Nous étions également intéressés par l’opinion de Musa sur comment les organisations intergouvernementales et celles de la société civile, telle que la MFWA pourraient aider les victimes de violations des droits de l’homme. Les deux organisations intergouvernementales et non gouvernementales peuvent aider à mettre fin à l’impunité:
“Que [les organisations intergouvernementales] forcent la main de la Gambie pour se conformer avec les [CEDEAO] règles de la CEDEAO. Toute action pise pour que le pays se conforme aidera à rétablir la confiance dans la Cour de la CEDEAO, la CEDEAO elle-même et ses partenaires. Cela aidera également aux victimes de tourner la page et représenterait une mesure dissuasive pour les autres pays [de non-respect].

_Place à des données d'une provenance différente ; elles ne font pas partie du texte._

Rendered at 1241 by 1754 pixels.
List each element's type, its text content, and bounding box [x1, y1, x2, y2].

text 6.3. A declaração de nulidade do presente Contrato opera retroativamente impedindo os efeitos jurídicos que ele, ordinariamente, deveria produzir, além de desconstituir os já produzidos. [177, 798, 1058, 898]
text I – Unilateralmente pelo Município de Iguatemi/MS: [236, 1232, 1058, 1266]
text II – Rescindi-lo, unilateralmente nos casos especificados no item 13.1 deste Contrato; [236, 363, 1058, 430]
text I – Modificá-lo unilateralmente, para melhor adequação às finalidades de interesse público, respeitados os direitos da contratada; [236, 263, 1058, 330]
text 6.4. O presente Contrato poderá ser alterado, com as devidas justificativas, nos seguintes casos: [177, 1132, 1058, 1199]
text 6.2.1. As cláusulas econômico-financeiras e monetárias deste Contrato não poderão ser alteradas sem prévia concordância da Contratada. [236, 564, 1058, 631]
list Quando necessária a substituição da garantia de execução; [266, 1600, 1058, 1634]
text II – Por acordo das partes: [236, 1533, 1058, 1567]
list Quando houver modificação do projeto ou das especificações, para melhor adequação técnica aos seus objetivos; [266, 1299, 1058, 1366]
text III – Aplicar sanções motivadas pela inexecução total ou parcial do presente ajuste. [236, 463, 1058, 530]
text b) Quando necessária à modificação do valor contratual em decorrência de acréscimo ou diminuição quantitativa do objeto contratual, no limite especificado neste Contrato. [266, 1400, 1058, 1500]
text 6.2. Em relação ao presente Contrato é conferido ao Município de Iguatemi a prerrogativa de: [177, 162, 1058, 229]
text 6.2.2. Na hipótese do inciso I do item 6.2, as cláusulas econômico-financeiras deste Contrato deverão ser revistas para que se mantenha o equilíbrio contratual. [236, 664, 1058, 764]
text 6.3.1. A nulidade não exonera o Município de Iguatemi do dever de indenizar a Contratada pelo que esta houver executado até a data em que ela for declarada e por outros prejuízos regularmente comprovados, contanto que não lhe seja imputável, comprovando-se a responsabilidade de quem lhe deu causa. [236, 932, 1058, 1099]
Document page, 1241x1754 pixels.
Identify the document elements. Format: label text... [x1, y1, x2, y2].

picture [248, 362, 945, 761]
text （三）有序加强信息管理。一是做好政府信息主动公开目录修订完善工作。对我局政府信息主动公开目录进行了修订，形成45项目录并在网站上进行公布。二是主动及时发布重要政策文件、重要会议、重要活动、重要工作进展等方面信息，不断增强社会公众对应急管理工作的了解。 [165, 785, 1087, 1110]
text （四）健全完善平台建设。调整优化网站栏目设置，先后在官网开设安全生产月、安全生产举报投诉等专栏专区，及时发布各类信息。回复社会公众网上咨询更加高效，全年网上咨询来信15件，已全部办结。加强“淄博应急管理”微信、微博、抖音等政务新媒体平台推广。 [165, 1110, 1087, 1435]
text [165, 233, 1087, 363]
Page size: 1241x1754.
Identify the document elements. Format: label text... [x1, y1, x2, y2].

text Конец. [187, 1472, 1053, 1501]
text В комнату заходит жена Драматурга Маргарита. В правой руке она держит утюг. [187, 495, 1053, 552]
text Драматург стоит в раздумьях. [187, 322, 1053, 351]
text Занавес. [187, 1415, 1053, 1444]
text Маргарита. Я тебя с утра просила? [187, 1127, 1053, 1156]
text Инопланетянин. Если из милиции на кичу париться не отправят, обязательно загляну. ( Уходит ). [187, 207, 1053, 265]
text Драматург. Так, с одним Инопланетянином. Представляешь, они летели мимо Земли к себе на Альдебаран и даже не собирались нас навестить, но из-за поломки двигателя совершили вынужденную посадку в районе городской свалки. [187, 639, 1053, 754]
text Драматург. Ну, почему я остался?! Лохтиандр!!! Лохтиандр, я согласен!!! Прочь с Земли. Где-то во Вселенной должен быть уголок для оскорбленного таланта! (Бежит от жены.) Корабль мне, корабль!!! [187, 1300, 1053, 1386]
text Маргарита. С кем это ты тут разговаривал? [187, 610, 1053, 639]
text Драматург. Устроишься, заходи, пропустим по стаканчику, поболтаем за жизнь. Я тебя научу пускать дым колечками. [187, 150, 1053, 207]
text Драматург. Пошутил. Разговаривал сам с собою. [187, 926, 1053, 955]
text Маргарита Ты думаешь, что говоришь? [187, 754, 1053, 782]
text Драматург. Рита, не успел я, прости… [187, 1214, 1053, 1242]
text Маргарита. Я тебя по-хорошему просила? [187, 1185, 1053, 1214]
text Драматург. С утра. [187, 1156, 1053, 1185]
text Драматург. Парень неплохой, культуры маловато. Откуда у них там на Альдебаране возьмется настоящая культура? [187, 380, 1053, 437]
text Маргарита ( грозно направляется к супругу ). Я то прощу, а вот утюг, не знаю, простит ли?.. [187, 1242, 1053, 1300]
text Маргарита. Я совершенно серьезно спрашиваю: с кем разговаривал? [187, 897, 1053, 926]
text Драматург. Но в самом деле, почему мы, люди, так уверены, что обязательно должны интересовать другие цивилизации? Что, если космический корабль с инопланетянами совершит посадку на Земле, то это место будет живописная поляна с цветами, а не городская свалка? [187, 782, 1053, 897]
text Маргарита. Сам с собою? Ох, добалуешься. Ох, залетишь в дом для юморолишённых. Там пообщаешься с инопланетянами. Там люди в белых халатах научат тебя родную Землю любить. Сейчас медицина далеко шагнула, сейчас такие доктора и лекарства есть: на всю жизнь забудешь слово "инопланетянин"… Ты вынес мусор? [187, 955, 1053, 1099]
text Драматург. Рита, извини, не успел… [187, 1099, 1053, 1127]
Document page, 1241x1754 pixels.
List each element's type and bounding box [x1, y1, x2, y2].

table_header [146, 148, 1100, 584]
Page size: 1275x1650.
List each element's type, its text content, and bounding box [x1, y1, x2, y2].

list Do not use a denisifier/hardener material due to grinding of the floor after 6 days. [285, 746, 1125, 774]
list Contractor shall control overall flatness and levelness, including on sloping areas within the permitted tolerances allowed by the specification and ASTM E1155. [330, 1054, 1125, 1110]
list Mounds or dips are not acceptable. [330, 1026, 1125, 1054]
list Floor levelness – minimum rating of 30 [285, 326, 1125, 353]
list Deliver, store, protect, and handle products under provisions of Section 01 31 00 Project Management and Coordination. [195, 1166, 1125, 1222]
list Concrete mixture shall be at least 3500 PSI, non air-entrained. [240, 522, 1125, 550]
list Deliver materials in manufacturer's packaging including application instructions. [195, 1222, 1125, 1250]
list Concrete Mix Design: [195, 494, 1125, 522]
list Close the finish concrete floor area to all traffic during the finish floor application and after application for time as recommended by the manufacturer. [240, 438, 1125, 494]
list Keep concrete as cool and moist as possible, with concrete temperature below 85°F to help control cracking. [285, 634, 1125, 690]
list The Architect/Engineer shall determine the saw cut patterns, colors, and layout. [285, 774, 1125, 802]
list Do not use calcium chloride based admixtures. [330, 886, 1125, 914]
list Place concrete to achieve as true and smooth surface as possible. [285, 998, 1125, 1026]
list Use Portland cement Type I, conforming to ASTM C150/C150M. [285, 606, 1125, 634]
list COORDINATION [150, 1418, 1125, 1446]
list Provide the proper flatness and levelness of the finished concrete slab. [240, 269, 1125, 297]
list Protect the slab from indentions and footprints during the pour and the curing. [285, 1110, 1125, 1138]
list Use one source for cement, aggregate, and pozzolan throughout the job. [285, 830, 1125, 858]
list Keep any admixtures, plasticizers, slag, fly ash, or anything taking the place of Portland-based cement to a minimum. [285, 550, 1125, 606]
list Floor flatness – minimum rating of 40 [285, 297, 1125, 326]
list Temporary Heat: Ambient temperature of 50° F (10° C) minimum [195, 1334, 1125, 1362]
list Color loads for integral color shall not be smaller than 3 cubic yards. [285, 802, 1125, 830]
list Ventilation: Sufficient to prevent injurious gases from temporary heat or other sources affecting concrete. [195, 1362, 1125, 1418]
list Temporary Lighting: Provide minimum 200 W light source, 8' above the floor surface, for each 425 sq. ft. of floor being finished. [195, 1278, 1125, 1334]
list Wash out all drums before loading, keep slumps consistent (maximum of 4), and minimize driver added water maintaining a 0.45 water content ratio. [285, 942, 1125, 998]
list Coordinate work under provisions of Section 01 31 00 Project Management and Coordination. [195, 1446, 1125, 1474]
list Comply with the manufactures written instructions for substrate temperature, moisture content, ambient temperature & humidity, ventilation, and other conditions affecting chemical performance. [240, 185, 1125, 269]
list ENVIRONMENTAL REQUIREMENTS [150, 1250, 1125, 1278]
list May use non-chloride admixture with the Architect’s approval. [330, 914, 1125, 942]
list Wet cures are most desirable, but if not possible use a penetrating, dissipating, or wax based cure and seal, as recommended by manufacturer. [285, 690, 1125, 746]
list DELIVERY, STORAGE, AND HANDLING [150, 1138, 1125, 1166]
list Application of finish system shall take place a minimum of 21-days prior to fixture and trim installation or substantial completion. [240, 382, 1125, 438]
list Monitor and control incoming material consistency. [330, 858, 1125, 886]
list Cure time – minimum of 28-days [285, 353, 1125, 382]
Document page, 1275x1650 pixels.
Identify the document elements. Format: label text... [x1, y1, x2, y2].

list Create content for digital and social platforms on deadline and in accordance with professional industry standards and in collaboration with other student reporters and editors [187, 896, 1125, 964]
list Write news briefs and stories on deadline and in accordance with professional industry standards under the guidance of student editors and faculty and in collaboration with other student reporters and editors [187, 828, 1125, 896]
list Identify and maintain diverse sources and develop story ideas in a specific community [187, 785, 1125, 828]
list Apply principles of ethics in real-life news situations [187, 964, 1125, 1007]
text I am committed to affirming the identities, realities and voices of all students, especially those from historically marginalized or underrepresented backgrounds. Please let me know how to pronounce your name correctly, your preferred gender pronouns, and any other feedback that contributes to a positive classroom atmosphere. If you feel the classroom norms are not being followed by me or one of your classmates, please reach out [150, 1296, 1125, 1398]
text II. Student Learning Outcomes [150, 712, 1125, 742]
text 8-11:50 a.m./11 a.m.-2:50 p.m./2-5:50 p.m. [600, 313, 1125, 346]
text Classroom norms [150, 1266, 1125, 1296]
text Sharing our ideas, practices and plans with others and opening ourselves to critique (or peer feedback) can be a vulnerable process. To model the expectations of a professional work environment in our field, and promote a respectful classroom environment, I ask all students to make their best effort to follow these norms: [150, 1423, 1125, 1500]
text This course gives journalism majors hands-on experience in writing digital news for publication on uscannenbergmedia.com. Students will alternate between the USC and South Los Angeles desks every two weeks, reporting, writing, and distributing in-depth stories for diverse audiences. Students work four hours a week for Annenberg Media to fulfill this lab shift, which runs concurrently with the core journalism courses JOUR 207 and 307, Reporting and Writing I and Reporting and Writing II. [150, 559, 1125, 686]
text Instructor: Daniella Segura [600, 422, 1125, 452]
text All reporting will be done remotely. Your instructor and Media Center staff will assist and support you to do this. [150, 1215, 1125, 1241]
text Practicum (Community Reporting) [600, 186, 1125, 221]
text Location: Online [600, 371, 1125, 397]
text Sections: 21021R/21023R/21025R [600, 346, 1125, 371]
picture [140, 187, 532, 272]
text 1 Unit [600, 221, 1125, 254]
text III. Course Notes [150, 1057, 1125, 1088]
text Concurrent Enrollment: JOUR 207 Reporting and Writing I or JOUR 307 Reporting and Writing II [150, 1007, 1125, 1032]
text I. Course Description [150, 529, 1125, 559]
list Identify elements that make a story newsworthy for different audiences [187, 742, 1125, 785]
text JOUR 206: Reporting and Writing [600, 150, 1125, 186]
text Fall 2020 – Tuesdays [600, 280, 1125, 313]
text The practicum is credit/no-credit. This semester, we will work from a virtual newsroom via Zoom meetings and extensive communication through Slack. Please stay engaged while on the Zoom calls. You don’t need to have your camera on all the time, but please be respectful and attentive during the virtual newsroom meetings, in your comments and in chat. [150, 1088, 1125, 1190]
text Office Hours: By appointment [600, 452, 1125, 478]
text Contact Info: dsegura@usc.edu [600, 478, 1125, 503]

La société civile devrait travailler avec les médias pour sensibiliser et mener des campagnes autour des [environ] violations flagrantes des droits de l’homme, sur la pertinence de la Cour communautaire de la CEDEAO et faire observer combien le non-respect de la Gambie est capable de porter atteinte aux objectifs même de la Cour.”
Musa a continué à nous évoquer les difficultés dont il a fait preuve à la suite de ses blessures et de traumatismes. Alors que le journalisme a exercé une fonction thérapeutique pour Musa, sa douleur physique persistante a rendu difficile les activités quotidiennes:
Mon engagement actif avec l’activisme de médias en ligne (l’édition et la diffusion sur www.kaironews.com) a contribué à atténuer mes cauchemars et le stress émanant des tortures brutales que j’ai subies [en Gambie en 2006].
Cependant, le mal de dos sévère causé par les tortures est devenu une partie de ma vie. Sept mois de maux de dos avaient presque réussi à restreindre complètement toutes mes activités. J’avais du retourner à l’hôpital plusieurs fois. Malheureusement, cela m’a fait rater quelques jours au travail. A l’heure actuelle j’ai du mal à payer d’énormes factures médicales.
En outre, Musa lutte pour accepter sa réalité en tant que réfugié et son incapacité à fournir de précieuse information de première main à ses frères et sœurs gambiennes. De plus, il continue à vivre dans la peur pour sa vie et celle de sa famille en tant que noirs aux États-Unis.
“Je n’avais jamais eu l’idée de devenir refugié et pour moi, accepter la vie de refugié m’a été toujours difficile. Je ne cesse de me demander : pourquoi serais-je contraint d’aller en exil quand je n’ai pas encore accompli ma mission d’utiliser ma plume et mon clavier pour informer mes compatriotes avides d’informations, corriger l’injustice et dire la vérité au groupe au pouvoir. Je suis parti à un moment où on avait désespérément besoin de mes services. J’ajuste rapidement à la vie [à la vie] aux États-Unis, mais j’éprouve toujours une forte nostalgie. Je suis également ébranlé par le choc culturel provoqué par la séparation d’avec ma famille, mes amis et collègues. Je vis avec la crainte d’élever des enfants dans un environnement qui s’avère constamment instable [nouveau] pour les jeunes enfants noirs. Les nouvelles incessantes de jeunes hommes noirs non armés abattus par la police me donnent du fil à retordre.”
Les victimes de violations des droits humains doivent souvent faire face à un traumatisme en cours, parfois au vu du déplacement et de la vie de réfugié, et il y en a beaucoup qui ne voit jamais la justice. L’histoire de Musa est peut-être unique en ce sens qu’il a reçu la justice imposé par le tribunal sur le papier mais a été refusé dans la pratique par la Gambie qui refuse de se conformer de manière persistante et l’incapacité de la Cour à exécuter les décisions. De plus, l’échec de la CEDEAO pour contraindre la Gambie à se conformer aux arrêts de la Cour a aggravé les griefs de Musa. La MFWA exhorte la CEDEAO à faire ce que demandes Musa et d’utiliser ses pouvoirs en vertu de l’article 77 du Traité de la CEDEAO pour sanctionner la Gambie pour que la justice et l’indemnisation soient finalement livrés à Musa.